A crença de que a natureza feminina implica uma componente masoquista, ainda hoje amplamente difundida, parte do pressuposto de que as mulheres têm uma predisposição biológica para o masoquismo.
Comportar-se passivamente, todavia, não é de modo algum sinónimo de felicidade ou sequer de prazer; qualquer ser humano, em princípio, aprecia a atividade, aprecia poder dispor de si, tomar iniciativas, etc. etc. Esta caraterística, visível nas crianças desde os primeiros anos do seu desenvolvimento, é frequentemente contrariada pelos adultos a pretexto de perigos vários e neste particular caso as meninas e as jovens são muitas vezes fortemente condicionadas a aceitarem um amplo leque de limitações; temos assim que em boa verdade são socialmente predispostas desde a mais tenra infância para o masoquismo.
A ideia de que o masoquismo é inerente à natureza feminina ganhou força no século XIX e contou com a autoridade de Freud que lhe forneceu a respetiva formulação teórica. Recorria-se então a essa predisposição para explicar a passividade das mulheres tanto nas relações sexuais como nas relações sociais. O masoquismo seria a causa e a passividade o efeito, mas podemos bem perguntar se esta relação não estaria equivocada no sentido e se não se estaria a pôr o carro à frente dos bois, confusão afinal mais frequente do que se pode imaginar. De qualquer modo, por motivos de pura conveniência pragmática, importava convencer as mulheres de que adoravam a passividade, adoravam ser dominadas, apreciavam ser tratadas como coisas, sobretudo se essas coisas fossem consideradas valiosas.
Mas como todos os seres humanos e também todos os mamíferos, pelo menos os que nos são mais próximos, gostam de ação, de domínio, de poder, quando se diz que alguns não gostam, o melhor é tentar descobrir a quem é que esse não gosto aproveita.
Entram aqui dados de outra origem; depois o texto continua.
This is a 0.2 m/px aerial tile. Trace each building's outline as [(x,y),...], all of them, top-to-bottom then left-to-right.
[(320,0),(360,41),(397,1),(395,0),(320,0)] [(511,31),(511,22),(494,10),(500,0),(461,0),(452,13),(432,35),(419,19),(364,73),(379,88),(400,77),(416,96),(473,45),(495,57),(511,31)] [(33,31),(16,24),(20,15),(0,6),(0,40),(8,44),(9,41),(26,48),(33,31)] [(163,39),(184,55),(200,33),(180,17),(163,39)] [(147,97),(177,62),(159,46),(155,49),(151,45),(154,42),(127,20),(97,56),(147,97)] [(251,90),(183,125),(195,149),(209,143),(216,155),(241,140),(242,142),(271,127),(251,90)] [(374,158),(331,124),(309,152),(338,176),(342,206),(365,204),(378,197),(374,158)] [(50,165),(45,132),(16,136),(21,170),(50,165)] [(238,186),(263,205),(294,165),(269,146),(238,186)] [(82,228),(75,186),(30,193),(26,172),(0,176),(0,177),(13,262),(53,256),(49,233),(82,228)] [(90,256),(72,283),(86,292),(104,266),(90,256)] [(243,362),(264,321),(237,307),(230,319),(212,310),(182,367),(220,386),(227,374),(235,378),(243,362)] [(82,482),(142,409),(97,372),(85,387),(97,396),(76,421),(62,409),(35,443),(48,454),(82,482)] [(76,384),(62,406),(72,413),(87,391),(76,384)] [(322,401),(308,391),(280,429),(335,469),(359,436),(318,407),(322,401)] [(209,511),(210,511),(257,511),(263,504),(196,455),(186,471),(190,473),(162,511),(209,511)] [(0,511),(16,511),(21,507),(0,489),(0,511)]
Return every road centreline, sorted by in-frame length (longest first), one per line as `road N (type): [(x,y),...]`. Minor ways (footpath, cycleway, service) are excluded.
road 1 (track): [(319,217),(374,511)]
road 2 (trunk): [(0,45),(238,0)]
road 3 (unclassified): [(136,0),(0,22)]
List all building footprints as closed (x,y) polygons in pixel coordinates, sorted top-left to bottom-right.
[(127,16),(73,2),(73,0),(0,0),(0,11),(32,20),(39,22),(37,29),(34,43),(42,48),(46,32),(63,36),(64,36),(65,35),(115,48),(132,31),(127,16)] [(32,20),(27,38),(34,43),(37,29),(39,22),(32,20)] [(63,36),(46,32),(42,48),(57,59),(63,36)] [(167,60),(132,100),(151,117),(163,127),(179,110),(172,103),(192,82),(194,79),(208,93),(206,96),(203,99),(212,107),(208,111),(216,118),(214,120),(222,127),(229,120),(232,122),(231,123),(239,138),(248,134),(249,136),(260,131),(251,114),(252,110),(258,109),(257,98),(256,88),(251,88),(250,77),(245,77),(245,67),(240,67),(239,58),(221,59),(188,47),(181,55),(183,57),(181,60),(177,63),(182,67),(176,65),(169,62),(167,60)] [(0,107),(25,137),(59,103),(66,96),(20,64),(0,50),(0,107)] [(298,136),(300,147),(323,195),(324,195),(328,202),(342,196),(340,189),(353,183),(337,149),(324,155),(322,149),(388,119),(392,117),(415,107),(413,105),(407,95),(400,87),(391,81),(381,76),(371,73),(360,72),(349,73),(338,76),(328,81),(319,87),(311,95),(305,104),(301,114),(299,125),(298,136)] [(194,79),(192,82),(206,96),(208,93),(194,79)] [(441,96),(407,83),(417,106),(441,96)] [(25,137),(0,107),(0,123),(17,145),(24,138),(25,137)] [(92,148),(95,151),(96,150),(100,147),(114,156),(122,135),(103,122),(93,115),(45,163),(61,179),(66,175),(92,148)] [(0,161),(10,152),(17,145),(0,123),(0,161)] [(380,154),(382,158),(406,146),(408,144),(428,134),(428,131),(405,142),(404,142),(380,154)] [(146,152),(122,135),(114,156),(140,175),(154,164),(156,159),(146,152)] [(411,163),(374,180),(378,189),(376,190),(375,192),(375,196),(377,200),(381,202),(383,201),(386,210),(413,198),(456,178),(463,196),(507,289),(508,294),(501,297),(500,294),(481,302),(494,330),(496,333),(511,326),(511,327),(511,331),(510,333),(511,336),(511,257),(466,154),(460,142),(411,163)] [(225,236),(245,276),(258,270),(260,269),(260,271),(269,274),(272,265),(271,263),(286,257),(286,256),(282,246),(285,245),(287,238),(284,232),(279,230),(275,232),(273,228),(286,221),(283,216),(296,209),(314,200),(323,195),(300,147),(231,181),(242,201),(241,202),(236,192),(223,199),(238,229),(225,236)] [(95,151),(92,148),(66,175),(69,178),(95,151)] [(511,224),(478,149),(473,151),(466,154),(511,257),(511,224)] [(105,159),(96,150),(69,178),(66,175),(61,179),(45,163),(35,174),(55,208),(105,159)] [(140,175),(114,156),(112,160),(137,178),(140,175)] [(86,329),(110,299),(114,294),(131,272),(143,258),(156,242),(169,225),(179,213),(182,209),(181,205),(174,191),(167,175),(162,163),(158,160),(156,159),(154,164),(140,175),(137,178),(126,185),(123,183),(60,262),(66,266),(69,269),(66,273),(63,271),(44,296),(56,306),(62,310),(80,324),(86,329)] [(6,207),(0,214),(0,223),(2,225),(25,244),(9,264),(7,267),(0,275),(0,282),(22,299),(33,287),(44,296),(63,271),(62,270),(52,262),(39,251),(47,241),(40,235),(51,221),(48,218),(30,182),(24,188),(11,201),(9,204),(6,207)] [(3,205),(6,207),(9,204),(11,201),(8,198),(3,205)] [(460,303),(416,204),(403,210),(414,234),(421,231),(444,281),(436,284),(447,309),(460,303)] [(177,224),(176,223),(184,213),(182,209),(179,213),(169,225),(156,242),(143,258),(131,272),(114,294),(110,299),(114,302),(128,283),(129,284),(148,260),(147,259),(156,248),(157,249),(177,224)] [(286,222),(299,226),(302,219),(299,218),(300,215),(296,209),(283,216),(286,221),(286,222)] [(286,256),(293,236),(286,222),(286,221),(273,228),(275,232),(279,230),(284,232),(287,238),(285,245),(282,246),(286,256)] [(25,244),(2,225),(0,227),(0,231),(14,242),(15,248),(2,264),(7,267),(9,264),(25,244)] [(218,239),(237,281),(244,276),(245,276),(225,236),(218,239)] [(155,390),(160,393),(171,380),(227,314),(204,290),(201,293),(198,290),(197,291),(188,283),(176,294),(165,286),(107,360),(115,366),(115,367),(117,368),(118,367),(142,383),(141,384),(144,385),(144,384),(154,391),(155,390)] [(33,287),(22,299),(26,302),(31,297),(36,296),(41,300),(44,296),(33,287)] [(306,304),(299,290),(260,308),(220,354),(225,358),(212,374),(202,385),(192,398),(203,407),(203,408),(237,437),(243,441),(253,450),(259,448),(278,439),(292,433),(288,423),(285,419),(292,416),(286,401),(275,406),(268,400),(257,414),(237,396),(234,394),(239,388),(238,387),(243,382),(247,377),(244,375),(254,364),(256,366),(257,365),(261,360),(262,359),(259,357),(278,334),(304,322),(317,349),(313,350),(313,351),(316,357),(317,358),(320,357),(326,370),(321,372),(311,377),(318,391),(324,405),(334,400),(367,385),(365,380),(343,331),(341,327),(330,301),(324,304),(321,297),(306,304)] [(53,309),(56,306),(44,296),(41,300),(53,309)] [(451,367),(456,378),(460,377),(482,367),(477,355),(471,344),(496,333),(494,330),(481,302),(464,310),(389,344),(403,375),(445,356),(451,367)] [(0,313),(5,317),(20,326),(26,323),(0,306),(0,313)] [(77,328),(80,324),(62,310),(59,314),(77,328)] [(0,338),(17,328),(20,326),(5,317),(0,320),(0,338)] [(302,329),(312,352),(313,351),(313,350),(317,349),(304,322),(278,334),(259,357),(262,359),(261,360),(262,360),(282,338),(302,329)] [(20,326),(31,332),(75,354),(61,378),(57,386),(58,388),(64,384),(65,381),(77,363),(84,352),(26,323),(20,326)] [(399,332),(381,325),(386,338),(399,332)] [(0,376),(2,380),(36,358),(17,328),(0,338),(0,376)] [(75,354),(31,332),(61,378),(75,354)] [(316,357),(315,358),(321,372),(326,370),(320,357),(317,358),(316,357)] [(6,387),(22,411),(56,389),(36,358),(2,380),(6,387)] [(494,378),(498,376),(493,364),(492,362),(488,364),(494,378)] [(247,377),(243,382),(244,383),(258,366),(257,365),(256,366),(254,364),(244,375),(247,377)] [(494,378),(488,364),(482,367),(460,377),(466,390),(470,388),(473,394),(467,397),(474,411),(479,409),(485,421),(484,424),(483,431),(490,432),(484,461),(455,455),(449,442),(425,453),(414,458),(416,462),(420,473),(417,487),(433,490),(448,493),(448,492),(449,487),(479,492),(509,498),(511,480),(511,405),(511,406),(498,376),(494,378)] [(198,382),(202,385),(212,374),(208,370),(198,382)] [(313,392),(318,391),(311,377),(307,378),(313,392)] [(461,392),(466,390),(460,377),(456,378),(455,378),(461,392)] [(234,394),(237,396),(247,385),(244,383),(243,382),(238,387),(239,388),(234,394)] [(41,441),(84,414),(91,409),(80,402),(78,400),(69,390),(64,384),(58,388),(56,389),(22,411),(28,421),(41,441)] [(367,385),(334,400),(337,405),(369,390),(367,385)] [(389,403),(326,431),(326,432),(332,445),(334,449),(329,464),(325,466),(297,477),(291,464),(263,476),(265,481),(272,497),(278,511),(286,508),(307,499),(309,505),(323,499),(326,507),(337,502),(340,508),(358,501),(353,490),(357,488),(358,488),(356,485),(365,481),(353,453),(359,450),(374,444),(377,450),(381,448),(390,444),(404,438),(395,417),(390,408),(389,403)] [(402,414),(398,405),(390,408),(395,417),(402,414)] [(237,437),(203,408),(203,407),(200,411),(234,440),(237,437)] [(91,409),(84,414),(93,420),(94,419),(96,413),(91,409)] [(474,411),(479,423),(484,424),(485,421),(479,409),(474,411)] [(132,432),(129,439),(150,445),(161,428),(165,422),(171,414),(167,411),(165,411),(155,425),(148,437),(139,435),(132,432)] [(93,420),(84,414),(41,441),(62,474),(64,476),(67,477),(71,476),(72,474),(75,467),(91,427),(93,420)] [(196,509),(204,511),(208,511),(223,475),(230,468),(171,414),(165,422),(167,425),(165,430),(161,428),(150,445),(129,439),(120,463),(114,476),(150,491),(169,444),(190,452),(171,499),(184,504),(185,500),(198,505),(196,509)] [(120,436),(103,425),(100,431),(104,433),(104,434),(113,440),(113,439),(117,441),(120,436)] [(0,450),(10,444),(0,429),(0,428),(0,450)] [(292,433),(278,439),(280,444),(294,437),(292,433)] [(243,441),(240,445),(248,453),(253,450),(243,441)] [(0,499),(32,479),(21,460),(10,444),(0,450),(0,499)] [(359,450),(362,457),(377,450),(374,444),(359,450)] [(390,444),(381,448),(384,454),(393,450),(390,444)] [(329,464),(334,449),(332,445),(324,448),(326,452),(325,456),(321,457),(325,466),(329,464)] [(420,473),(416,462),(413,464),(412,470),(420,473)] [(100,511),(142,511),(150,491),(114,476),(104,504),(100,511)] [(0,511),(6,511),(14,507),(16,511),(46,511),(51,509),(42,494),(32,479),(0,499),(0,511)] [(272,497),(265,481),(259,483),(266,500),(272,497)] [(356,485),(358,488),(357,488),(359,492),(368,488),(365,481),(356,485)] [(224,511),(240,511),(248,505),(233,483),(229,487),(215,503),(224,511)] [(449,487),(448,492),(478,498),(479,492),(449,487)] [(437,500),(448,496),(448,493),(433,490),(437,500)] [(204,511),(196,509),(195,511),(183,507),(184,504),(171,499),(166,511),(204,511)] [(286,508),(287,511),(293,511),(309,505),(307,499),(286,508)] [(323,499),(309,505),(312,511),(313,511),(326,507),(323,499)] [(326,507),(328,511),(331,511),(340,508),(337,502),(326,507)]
Ora não é preciso escavar muito para descobrir que esse não gosto das mulheres pelo exercício do poder convém, e muito, aos homens. Por isso, não é de estranhar que, quando a partir do século XIX a relação de forças se começou a alterar, com a industrialização e o acesso das mulheres a postos de trabalho remunerados, se procurasse conferir um estatuto científico a essa crença. Afinal se até era científico, a partir daí o que é que as mulheres poderiam fazer? Podiam apenas fazer como o D. João VI da nossa história pátria que à pergunta: Juraste a Constituição, que fazes agora João? Respondeu com bonomia e sentido crítico: faço o que me dizem e como o que me dão!
Resumindo, as mulheres perceberam que o melhor seria fazer da necessidade virtude; como não podiam dominar e tinham de se submeter, como não podiam ser ativas e tinham de ser passivas, então, seria "mais sensato"apreciarem a submissão, amarem a passividade e a orientação de outrem, aceitarem “livremente” a escravidão!
O curioso é que ainda hoje, jovens, pretensamente evoluídas, saem a terreiro para defender este papelão que a sociedade lhes reservou e falam em companheiros dominadores aos quais gostam de se submeter.